Are We Preparing Agricultural Education Teachers to Collaborate?

By Rayfield, John | The Agricultural Education Magazine, January/February 2010 | Go to article overview

Are We Preparing Agricultural Education Teachers to Collaborate?


Rayfield, John, The Agricultural Education Magazine


T he value of collaboration has been well documented in agricultural education programs. Agricultural education teachers have many opportunities to successfully collaborate with other professionals in their school and community. As teacher educators, are we preparing our students to foster the collaborative spirit when they enter the workforce?

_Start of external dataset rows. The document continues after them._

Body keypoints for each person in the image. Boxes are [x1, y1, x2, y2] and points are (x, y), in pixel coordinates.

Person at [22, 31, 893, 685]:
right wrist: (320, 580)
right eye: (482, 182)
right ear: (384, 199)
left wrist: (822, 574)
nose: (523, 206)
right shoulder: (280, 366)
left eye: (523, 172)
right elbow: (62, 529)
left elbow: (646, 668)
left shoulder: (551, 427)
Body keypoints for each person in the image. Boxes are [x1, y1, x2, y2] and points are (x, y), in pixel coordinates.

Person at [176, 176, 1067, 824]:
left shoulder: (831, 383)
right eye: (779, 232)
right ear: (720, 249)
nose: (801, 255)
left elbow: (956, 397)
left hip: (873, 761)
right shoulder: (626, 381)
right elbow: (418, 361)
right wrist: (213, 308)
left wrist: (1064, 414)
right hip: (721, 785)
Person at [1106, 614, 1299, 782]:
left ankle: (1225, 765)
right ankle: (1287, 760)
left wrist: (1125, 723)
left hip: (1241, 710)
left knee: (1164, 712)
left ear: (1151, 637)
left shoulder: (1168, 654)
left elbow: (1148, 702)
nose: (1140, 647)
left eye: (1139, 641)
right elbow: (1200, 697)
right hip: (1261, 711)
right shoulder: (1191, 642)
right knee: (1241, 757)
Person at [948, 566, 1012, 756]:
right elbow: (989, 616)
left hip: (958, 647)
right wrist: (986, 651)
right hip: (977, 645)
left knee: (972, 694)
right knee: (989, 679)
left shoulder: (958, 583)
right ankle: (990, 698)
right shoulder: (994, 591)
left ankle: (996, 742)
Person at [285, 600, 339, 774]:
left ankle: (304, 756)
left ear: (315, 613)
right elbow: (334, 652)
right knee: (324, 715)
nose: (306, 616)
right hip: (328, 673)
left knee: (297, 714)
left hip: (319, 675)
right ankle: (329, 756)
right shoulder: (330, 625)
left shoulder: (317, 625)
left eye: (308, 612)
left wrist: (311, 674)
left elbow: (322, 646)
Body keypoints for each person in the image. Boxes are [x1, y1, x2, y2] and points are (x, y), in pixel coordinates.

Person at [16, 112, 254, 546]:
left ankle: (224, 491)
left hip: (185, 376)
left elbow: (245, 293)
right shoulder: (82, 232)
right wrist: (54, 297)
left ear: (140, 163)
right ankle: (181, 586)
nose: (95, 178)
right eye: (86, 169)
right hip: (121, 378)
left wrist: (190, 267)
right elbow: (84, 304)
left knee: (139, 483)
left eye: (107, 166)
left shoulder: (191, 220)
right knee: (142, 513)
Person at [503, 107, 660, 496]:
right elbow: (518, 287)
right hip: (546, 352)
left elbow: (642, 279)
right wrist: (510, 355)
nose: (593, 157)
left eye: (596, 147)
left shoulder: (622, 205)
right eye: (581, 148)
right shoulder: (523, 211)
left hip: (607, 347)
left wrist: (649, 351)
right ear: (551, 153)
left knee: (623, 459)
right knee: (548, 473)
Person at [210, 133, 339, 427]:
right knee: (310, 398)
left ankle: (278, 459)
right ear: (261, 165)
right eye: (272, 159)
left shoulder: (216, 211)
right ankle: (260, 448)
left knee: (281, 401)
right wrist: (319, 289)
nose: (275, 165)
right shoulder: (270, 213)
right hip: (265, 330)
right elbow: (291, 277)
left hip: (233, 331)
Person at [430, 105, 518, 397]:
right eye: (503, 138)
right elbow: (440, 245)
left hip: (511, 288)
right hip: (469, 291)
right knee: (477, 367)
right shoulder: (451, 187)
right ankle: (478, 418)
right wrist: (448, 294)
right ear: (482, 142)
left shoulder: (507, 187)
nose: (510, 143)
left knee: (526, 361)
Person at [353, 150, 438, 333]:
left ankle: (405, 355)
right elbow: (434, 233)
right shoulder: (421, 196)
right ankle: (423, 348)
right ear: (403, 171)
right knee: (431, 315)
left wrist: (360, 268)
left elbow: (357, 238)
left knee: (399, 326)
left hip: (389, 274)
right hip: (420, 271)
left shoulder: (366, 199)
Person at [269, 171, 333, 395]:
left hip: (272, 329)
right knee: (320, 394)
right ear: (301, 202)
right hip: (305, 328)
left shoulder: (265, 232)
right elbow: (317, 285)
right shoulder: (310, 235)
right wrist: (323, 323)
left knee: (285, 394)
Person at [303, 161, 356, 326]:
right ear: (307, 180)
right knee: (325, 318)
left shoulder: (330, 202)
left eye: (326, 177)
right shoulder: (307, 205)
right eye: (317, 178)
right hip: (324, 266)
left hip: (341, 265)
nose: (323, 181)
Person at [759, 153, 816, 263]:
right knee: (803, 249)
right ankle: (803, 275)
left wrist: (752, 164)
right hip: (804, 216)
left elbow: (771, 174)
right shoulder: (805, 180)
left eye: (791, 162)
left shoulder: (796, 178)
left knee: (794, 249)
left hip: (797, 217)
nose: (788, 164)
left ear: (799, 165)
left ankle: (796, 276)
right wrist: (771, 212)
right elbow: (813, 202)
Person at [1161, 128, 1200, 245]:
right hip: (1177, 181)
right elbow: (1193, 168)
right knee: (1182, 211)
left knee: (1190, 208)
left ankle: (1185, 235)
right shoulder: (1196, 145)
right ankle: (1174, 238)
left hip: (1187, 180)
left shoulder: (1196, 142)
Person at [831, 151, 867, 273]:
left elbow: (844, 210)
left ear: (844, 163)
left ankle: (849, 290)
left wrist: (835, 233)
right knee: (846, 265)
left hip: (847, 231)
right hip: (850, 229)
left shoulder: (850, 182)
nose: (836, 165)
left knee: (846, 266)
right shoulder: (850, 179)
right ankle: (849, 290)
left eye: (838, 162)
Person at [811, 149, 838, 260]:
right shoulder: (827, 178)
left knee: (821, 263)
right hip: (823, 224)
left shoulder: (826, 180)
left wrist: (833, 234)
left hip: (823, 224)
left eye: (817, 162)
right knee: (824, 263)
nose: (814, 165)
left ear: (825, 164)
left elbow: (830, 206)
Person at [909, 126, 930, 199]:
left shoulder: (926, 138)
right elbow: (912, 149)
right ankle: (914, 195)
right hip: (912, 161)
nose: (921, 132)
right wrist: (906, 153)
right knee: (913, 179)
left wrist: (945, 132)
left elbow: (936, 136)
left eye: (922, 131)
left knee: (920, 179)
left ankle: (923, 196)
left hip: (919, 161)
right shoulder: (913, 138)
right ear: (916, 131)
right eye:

As a young and inexperienced county extension agent in Turner County, Georgia, I remember one of the first relationships I formed was with the local young farmer/agricultural education teacher, Chuck Majeski. There were many instances during the next three years where the two of us shared resources, served as a resource person, held joint meetings for clientele and worked collaboratively for the youth of our county. Was this just a chance happening? Does collaboration simply happen with little or no effort? These questions must be posed to our pre-service, apprentice and beginning teachers to facilitate collaborative efforts in their communities.

When I reflect on those experiences, it is clear that there were many underlying factors that influenced this collaborative relationship. We had a common goal. Our main concern was for all youth from our county to be successful, regardless if they were a member of 4-H or FFA. There was a history of collaboration in this program. The agricultural education program and the extension service had worked together for years in this county and that tradition was still strong in the community. Communication between the two organizations was great! Chuck and I visited informally weekly and formally met to collaborate monthly. This along with many other factors led to a healthy collaborative relationship.

Mattessich and Monsey (1992) identified 1 9 factors that can influence collaboration and grouped the factors into six categories: environment, membership characteristics, process/ structure, communication, purpose, and resources. Although these factors are documented in the literature, do teacher educators share these with student teachers or first year teachers? I would say that my positive collaborative experience just fell into my lap. One major void in our teacher preparation programs is placing a strong emphasis on collaboration and the positive impact it can have on a program and career.

In a recent study conducted at Texas A&M University by Murphrey, Harlin and Rayfield (2010) agricultural education teachers reported they collaborated most during: 1) livestock shows and fairs, 2) serving as a volunteer, 3) being a guest or expert speaker and 4) sharing equipment and facilities. With these areas of collaboration in mind, how can we clearly communicate the value of collaboration to our young professionals?

Be willing to share resources. For years we (Chuck and I) shared a set of scales that we both used to weigh swine and sheep projects. We would typically travel together to visit the youth who had these projects and work together rather than steering our programs in different directions. This sharing of resources was embraced by the local board of education and the county commission who provided funding for both programs.